Highways England, the government-owned company which will deliver the largest investment in England’s major roads in a generation, officially launches next week.
The company, which replaces the Highways Agency from 1 April, will invest £11bn in delivering a raft of improvements on England’s motorways and major A roads making roads even safer, improving traffic flow and reducing congestion.
The improvements over the first five years of operation include:
112 major improvements, including 15 smart motorway projects providing 280 extra miles of capacity, and resurfacing the majority of the network
providing a more accessible road system delivering over 150 new cycling facilities and crossings, including 40 by the end of next year, and cycle-proofing new schemes
reducing the number of people killed or seriously injured on the network by 40% from the 2010 baseline
For every £1 spent there will be £4 in wider benefits to the economy. Today the company published its five year plan setting out how the investment will be delivered.
Graham Dalton, Chief Executive of Highways England said:
“The launch of Highways England is an incredibly significant moment for those who rely on England’s motorways and major A roads.
“As well as delivering the biggest investment in major roads since the 1970s, there will be fundamental changes to the way motorways and major A roads are maintained and operated. We will be focussing on customers, providing better travel information before and during journeys, improving safety and reducing the impact of roadworks.
“Highways England is the organisation that will meet this challenge. We are committed to a strategic road network in England that is far safer, more free-flowing and more integrated and supports economic growth across the country.”
Highways England will be responsible for 4,300 miles of network, including 16,000 structures, which connect communities and its customers, such as logistics and freight companies, industries, walkers, cyclists and equestrians, who travel 85 billion miles every year.
The Delivery Plan, published today, is the detailed response to the Government’s Road Investment Strategy, a long-term approach to improving England’s major roads.
It shows how success will be measured against the performance specification set by government and how the organisation will be transformed to perform more efficiently and deliver five strategic outcomes: supporting economic growth, a safe and serviceable network, a more free-flowing network, an improved environment and a more accessible and integrated network.
It describes how Highways England will:
develop a new standard for our busiest A roads known as expressways to provide a similar standard of journey expected on our motorways with improved junctions, emergency refuge bays and technology to keep traffic moving and reduce delays.

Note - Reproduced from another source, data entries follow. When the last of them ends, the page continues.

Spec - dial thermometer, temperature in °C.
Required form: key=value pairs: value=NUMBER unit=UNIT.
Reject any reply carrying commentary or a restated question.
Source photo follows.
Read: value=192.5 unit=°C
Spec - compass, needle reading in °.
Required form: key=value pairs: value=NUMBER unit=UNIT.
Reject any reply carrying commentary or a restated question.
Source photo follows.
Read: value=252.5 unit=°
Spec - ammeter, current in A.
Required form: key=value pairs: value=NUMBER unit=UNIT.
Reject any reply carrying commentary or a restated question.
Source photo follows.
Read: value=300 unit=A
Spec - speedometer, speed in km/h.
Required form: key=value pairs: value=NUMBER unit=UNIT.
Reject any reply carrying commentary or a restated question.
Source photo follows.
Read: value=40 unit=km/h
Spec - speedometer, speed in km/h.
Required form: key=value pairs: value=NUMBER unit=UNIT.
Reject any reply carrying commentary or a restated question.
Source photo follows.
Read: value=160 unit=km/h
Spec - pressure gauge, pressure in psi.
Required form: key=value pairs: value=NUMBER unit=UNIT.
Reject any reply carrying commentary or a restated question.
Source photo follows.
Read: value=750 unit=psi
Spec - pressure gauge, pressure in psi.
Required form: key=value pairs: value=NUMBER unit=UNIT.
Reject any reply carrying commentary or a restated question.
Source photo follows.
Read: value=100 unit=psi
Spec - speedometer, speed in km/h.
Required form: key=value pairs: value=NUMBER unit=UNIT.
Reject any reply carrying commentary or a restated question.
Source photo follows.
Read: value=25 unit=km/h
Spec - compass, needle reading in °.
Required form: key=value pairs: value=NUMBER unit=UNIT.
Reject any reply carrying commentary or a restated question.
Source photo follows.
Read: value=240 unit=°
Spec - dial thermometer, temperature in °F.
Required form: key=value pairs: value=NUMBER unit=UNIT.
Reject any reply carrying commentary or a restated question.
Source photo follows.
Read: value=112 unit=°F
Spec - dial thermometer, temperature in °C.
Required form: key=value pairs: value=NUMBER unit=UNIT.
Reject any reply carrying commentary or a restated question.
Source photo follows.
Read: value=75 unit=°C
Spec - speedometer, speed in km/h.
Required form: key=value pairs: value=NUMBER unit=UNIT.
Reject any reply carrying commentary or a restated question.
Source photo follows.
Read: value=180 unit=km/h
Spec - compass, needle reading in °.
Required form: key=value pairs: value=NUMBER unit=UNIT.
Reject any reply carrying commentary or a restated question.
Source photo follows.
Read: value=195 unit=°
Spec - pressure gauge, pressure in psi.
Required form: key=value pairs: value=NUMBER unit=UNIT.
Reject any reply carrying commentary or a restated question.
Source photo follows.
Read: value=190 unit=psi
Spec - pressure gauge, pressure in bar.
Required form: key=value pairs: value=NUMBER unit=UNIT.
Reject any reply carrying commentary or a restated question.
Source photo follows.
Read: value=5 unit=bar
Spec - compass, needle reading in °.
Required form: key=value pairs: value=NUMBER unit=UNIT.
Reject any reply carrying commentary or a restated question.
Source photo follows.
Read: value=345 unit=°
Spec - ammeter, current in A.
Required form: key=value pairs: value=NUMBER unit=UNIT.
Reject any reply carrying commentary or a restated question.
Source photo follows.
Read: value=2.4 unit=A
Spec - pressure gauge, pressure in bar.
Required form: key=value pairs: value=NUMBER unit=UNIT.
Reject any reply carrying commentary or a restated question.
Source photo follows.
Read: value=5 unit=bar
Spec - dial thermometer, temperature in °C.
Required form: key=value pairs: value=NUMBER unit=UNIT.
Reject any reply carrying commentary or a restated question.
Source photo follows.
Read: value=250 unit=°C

organise improvement and maintenance work so it minimises disruption and keeps, on average, at least 97% of the road network open
work with industry on emerging vehicle technology and cultivate a new and more mature safety culture that encourages good driver behaviour resulting in safer roads, vehicles and people.
take a comprehensive approach to the environment: investing £225million on flood resilience schemes, encouraging biodiversity around our roads by protecting and restoring nature areas and resurfacing that tackles noise pollution using low-noise surfacing at 1,150 locations
trial innovative technology on our network, such as wireless power transfer to electric/hybrid vehicles, wireless internet on roads in the south east and acoustic incident detection systems to improve tunnel safety even further
In the North West, work will continue on adding extra capacity on the M60 and M62 around Manchester through the delivery of smart motorways and improving the A556 Knutsford to Bowdon route – making journeys more reliable. Supporting the ambitions for a Northern Powerhouse, work will start on providing 56 miles of new capacity on the M6 between Stoke and Knutsford and Warrington and Wigan as well as upgrading further sections of the M56, M60 and M62. Highways England will also be developing a plan to improve trans-Pennine links between Manchester and Sheffield and consult on possible new routes in 2017.
Oversight of Highways England will come from the Office of Rail and Road, formerly Office of Rail Regulation, who will monitor the performance and efficiency of the company and Transport Focus who will act as the watchdog for road users.